Academics help me to explore a variety of architectural issues with the students. My students at the various design workshops conducted by me have been from diverse backgrounds. They have been primary and high school students, primary and high school teachers, students of architecture, architecture faculty and sometimes other lay persons.
To me, a good teacher is always a good co learner. During the process, the student and teacher roles acquire different dimensions.
To me, a good teacher is not like a carpenter or sculptor who shapes the students (who are not blocks of wood) in the way he wants.
Each student has a unique potential like the different seeds in Nature. Each student will grow differently having different fruits, leaves, form, colour etc. A good teacher is more like a gardener who gives the right soil, manure, water and light to each student’s seed potential to enable it to grow healthily to its best level of maturity and fruition.
I ask the students to relate their design decisions to their understanding and concerns in life.
The main questions that we explore together during these design workshops are -
Can a spatial design express the same content that a poem, music, painting, sculpture, dance or drama can express ? If architecture can be experienced as frozen music, can music be experienced as volatile architecture ? Can outer space create an impact on our inner psychological space ? Aren't these various expressions ( of one's inner understanding ) expressed through any medium interchangeable ? Do they not compliment each other ?
Isn't the basic design concept ( the goal - objective, as related to life itself) the most important & essential starting point in the design process ?
Can we ' let go ' ? Let go of the conditioned responses and look at everything afresh with a childlike curiosity, abandon and joy ?
Can we be attentive, aware, observant of all that happens around us - learn from these live experiences and translate this learning into an architectural expression ?
Let us not be afraid of trying out a new idea, a new design - just because we haven't seen anything similar before or just because the teacher or client may not like it. Ask ourselves - when we experiment - why not ?

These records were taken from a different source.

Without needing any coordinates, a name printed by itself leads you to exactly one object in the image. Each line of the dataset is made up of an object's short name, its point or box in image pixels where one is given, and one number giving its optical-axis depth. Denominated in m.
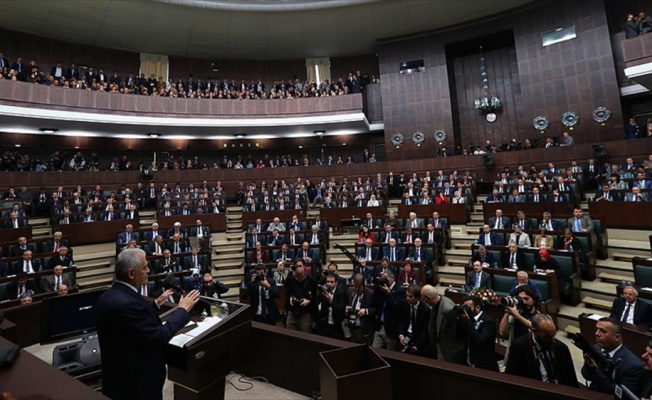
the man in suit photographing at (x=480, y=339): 2.62
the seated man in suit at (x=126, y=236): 7.45
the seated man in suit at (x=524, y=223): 6.50
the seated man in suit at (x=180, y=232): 7.95
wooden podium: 1.80
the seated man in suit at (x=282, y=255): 6.68
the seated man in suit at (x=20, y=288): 4.95
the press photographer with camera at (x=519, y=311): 2.51
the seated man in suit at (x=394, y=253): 6.21
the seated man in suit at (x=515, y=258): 5.29
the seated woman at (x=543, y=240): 5.60
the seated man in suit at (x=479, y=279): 4.73
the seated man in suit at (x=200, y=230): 8.02
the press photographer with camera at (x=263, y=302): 4.20
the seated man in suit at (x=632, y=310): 3.33
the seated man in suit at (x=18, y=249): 6.41
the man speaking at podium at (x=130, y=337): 1.64
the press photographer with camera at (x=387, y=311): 3.40
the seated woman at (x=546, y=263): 4.83
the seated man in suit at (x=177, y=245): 7.16
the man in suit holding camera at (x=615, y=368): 2.02
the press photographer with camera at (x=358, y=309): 3.70
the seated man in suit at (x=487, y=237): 6.22
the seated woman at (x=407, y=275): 4.80
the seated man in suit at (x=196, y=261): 6.56
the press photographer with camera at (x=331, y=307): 3.97
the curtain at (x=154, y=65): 14.66
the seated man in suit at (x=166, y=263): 6.23
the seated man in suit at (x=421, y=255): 5.98
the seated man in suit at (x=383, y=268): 5.07
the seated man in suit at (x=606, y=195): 6.71
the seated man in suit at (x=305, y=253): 6.63
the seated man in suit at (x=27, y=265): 5.68
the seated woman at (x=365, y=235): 7.24
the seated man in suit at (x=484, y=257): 5.37
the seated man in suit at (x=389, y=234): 7.05
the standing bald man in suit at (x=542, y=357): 2.15
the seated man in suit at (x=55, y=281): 5.30
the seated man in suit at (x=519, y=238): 5.84
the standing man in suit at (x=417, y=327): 2.99
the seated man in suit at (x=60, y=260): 6.04
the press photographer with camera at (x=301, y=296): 4.26
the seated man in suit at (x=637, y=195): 6.27
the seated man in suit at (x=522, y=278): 3.97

Aren't we all unique in some way or the other ? Do not compare yourself with each other - but compare yourself with what you are today to what you were yesterday.
Can we translate a two dimensional plan on the ground into a fascinating variety of 3 dimensional architectural spaces to suit our design objectives ?
Can we design spaces that could be experienced by the blind, heard by the deaf and appreciated by the handicapped ?
Don't you feel that the transitional space which is a preparation, a smooth movement, a buffer, an essential linkage a very important issue in the design process - an issue that needs careful working ?
How can we create a design that can reinterpret its cultural, environmental, architectural vocabulary in a contemporary manner and still not loose its continuity with the past ?
Can architecture become an expression of our human spirit, where the measurable and the immeasurable work together ?
Could we allow our subconscious to surface and work for us to create a design that is so much subjective rather than being purely objective ?
Can our designs include the plurality and complexity of our daily lives but still emerge as an expression of simplicity ?
Shall we allow our images to transcend the various ' isms ' to relate respond to our daily lives ?
Shouldn't our designs be value - based to play their role as an agent of social change ?
Before putting anything on site, should we not ask the site, what it would like to take ? Our buildings have ultimately to belong to the site - more than they belong to the owner.
When we design, we do not design a building with inanimate, lifeless elements like wall floor, window, roof etc. As soon as these elements go into place, they start breathing life and start communicating with the inhabitant. If the inhabitant is sensitive, a beautiful ' Empathetic ' relationship develops between him and the space.
Our design vocabulary and design material need not restrict itself to the limited plot and building. Can it not contain the hills beyond, the changing colours of the sky, the responsive trees beyond?
Architecture should always try to express the inherent unity of life. Organizing of various spaces, visually, physically and functionally, with minimum segregation and fragmentation, would help achieve this.
Creation of a built environment (though it may be conceived individually) involves a great deal of co-ordinated team work. This interacting with a wide variety of individuals makes the process of building rich, diverse and rewarding.
Understanding human behaviour and its spatial response help us to design human spaces and spaces where spontaneous human activities are encouraged.
Good architecture strikes a note between the measurable and immeasurable, beyond the anthropometric dimension there is another dimension that cannot be measured but can be felt and experienced.